- [Exercise] The lines wanted are those in the data below that include "evenodd".

- [Data to examine]
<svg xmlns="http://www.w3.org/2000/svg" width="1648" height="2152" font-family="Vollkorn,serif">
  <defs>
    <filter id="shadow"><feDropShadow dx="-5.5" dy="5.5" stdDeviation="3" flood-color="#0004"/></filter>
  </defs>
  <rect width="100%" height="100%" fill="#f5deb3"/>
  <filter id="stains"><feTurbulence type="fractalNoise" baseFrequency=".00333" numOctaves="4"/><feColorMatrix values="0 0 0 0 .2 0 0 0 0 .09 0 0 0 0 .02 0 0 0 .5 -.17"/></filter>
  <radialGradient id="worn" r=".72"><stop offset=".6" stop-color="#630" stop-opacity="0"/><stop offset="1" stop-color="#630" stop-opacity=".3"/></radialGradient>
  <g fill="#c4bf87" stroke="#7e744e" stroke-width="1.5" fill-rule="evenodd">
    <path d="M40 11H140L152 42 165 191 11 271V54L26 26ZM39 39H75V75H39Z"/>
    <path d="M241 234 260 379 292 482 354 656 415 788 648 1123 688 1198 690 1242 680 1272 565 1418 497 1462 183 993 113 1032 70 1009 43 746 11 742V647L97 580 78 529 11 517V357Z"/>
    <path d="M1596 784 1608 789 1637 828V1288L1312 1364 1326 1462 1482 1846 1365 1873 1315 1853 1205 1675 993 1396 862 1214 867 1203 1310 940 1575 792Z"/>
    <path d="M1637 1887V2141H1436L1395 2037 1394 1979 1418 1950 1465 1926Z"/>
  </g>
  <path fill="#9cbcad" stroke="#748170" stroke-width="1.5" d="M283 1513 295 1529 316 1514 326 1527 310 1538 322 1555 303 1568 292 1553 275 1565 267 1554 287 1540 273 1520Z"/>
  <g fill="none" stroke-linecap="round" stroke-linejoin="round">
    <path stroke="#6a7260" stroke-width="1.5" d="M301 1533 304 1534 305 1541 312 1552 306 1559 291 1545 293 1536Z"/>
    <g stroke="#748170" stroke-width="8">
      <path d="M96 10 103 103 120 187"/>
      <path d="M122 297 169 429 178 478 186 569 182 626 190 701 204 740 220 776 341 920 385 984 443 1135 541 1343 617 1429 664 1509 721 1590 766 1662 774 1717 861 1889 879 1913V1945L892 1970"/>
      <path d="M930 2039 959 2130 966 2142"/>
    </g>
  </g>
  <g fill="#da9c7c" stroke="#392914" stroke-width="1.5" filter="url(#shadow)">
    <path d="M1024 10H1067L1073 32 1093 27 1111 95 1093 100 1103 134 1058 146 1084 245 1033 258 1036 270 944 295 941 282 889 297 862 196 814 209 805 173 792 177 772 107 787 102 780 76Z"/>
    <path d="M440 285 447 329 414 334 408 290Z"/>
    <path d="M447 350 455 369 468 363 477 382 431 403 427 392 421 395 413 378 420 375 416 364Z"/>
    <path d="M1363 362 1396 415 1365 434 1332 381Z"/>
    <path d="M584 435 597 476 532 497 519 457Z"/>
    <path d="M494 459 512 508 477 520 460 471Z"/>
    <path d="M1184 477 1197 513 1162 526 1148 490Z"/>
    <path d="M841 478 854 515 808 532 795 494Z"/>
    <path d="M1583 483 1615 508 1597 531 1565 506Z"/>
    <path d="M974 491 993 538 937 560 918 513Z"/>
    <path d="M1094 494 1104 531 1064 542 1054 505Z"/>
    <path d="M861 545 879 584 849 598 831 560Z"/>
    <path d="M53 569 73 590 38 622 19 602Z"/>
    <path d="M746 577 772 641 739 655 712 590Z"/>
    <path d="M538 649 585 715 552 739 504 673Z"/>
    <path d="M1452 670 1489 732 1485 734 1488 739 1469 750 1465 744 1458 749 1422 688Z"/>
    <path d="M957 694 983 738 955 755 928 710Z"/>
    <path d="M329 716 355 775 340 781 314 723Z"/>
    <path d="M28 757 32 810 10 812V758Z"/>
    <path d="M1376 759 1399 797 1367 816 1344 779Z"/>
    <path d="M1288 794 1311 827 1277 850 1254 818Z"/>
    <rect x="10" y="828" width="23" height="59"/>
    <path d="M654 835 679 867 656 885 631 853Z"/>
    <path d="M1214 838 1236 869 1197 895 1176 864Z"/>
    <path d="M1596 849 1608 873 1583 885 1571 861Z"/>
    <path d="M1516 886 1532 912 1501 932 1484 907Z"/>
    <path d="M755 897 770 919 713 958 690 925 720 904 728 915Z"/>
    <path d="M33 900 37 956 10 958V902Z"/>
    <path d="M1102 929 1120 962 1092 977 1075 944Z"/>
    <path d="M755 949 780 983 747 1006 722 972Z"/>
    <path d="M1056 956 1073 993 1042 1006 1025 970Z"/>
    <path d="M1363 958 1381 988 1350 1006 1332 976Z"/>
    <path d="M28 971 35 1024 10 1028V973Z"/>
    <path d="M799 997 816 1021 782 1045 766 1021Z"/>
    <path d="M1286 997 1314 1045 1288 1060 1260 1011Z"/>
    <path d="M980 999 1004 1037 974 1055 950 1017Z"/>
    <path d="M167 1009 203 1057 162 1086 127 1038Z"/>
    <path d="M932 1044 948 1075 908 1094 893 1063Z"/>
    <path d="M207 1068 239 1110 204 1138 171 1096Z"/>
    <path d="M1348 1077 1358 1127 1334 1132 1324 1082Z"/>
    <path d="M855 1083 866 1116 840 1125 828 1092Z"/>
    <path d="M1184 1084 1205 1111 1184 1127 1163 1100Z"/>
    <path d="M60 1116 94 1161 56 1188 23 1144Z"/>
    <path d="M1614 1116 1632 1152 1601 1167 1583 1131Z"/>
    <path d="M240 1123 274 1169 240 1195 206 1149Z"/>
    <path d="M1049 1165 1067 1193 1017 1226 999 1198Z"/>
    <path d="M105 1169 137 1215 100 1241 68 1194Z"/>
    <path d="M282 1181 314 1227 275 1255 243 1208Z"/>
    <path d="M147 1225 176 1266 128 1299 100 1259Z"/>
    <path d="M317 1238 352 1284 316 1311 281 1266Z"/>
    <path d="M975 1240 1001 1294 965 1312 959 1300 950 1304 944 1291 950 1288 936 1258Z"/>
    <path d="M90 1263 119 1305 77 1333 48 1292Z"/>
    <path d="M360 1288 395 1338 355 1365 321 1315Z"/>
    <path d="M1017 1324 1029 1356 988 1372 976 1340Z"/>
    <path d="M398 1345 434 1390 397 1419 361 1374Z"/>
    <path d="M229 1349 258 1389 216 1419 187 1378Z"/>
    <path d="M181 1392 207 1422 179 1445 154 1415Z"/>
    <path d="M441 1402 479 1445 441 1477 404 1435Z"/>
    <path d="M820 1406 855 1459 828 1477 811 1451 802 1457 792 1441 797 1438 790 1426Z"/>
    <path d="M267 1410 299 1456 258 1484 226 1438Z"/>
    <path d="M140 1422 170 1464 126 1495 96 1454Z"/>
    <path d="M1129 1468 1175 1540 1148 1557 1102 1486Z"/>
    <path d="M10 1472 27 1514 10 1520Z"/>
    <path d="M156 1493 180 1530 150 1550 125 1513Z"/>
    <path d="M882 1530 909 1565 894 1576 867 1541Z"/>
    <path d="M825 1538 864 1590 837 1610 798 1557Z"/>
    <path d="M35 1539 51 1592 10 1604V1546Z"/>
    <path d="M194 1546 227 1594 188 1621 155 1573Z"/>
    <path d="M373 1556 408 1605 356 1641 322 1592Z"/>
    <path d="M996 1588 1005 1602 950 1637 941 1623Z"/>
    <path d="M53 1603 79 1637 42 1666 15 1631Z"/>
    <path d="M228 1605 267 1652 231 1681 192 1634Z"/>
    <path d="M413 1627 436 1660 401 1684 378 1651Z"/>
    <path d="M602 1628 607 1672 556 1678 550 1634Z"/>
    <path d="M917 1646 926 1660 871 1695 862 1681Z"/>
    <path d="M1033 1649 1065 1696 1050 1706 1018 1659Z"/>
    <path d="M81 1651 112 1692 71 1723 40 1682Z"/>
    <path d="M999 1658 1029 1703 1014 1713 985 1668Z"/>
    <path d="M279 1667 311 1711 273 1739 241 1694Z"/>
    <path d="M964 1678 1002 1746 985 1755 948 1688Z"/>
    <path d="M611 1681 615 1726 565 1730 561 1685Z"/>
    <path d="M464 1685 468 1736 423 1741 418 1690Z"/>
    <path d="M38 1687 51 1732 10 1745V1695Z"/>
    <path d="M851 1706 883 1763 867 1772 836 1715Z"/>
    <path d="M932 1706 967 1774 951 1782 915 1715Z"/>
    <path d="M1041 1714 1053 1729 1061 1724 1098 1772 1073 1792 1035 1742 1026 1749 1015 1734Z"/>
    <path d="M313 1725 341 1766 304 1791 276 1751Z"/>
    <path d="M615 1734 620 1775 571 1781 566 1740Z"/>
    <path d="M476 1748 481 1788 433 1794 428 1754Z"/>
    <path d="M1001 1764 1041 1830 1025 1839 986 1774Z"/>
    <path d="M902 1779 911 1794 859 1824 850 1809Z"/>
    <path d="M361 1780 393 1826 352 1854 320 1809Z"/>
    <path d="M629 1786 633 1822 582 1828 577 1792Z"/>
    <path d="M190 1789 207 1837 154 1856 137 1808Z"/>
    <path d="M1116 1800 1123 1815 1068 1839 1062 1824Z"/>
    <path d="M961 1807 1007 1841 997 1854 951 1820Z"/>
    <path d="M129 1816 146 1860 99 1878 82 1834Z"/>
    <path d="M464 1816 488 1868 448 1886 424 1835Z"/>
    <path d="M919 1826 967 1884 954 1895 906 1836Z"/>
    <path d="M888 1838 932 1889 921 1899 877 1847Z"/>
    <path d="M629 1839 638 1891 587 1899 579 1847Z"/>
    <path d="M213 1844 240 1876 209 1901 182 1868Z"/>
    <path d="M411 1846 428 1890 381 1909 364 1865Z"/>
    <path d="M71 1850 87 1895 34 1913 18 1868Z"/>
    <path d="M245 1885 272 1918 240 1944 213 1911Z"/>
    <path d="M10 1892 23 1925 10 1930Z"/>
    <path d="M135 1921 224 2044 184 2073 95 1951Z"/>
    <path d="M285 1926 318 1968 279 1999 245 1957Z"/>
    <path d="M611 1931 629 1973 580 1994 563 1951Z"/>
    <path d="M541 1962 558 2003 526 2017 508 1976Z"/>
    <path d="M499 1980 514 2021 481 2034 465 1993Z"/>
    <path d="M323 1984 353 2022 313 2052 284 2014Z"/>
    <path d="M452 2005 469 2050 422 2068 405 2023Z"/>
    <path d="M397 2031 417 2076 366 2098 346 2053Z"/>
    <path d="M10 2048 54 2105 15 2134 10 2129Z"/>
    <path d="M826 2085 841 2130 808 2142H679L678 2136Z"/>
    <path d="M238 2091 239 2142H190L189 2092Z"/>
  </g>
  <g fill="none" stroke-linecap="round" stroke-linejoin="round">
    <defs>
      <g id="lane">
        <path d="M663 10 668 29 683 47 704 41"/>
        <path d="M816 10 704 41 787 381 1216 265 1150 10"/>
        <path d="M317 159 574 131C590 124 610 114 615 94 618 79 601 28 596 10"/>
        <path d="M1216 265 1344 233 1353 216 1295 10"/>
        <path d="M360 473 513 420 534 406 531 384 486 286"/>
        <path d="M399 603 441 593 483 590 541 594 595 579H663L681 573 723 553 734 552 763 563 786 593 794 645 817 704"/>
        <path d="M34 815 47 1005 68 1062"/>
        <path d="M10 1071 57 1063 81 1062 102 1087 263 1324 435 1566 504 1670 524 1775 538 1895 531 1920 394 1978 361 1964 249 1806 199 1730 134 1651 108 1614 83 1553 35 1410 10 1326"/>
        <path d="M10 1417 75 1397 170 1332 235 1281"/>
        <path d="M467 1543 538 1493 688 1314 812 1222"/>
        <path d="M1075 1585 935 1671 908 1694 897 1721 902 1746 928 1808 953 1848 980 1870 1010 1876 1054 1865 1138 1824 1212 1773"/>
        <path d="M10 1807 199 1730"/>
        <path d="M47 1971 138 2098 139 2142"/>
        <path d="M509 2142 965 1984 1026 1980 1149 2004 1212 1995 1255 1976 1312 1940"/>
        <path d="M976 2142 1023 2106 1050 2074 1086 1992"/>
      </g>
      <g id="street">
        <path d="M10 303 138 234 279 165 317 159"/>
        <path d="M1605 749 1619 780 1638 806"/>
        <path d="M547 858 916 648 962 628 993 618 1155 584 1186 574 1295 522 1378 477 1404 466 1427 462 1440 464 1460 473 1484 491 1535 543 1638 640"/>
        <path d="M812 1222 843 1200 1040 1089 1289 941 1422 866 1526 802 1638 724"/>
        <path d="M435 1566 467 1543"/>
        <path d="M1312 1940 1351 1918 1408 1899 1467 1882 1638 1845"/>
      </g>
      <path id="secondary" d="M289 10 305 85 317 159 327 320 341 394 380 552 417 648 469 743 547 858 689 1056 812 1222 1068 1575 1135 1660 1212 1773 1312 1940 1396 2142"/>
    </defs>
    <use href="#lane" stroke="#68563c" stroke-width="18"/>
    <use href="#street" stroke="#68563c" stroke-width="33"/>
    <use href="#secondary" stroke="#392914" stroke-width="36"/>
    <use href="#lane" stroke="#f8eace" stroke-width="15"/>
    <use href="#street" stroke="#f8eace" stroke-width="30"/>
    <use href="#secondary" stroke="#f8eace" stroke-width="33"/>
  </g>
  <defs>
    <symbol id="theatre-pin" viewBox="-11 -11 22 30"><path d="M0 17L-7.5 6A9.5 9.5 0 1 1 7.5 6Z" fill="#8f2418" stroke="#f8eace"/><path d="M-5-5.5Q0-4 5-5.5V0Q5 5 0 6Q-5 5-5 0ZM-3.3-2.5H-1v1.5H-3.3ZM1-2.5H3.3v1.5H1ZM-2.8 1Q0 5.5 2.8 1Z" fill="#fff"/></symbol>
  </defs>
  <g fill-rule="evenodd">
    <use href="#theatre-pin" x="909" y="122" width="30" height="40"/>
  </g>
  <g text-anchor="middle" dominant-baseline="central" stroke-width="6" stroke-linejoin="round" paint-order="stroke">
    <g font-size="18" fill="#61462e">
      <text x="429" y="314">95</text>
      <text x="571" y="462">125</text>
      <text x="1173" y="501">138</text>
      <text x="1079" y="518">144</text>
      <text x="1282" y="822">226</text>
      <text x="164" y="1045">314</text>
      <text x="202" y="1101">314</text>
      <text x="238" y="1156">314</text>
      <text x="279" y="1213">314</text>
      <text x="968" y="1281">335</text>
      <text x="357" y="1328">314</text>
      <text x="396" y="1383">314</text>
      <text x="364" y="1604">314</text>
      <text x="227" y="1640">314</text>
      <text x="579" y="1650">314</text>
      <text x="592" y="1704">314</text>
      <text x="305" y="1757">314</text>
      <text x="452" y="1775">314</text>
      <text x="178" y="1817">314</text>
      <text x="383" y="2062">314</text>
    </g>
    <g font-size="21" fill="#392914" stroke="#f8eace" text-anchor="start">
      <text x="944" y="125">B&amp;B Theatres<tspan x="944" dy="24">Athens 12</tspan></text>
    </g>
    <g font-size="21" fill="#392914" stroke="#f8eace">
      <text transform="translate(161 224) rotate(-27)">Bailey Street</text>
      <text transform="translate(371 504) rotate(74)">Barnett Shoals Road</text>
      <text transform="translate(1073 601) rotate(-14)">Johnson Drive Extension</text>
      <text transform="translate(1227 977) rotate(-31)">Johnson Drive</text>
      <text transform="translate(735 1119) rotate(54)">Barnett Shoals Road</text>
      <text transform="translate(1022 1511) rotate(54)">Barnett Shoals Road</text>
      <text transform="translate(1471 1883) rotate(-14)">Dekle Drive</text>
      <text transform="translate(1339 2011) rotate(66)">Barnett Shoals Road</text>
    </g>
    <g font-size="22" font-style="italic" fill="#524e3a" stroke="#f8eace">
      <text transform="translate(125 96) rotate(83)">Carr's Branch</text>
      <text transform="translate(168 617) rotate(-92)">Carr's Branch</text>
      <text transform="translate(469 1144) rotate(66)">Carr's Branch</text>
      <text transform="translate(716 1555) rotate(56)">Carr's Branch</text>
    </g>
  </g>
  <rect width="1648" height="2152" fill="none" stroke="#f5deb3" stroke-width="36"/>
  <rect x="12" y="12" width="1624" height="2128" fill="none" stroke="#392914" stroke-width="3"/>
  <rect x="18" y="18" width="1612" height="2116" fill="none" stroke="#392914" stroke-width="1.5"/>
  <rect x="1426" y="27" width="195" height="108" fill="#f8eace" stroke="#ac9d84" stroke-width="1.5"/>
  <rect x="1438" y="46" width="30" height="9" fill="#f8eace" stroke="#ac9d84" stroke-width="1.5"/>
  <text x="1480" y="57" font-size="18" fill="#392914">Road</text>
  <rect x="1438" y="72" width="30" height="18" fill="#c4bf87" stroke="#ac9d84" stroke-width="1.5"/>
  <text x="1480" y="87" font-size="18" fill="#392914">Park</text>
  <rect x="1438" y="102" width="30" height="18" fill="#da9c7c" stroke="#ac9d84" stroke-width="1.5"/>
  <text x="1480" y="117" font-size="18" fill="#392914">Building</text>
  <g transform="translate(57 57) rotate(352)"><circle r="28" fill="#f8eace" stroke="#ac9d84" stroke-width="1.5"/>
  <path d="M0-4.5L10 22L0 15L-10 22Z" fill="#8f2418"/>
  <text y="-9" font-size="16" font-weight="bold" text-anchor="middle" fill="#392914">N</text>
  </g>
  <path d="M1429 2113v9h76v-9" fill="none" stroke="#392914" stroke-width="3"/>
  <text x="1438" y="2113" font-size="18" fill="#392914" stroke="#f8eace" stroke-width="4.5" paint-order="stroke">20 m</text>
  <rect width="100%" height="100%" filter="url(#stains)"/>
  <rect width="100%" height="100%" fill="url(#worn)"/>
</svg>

- [Problem solution]
  <g fill="#c4bf87" stroke="#7e744e" stroke-width="1.5" fill-rule="evenodd">
  <g fill-rule="evenodd">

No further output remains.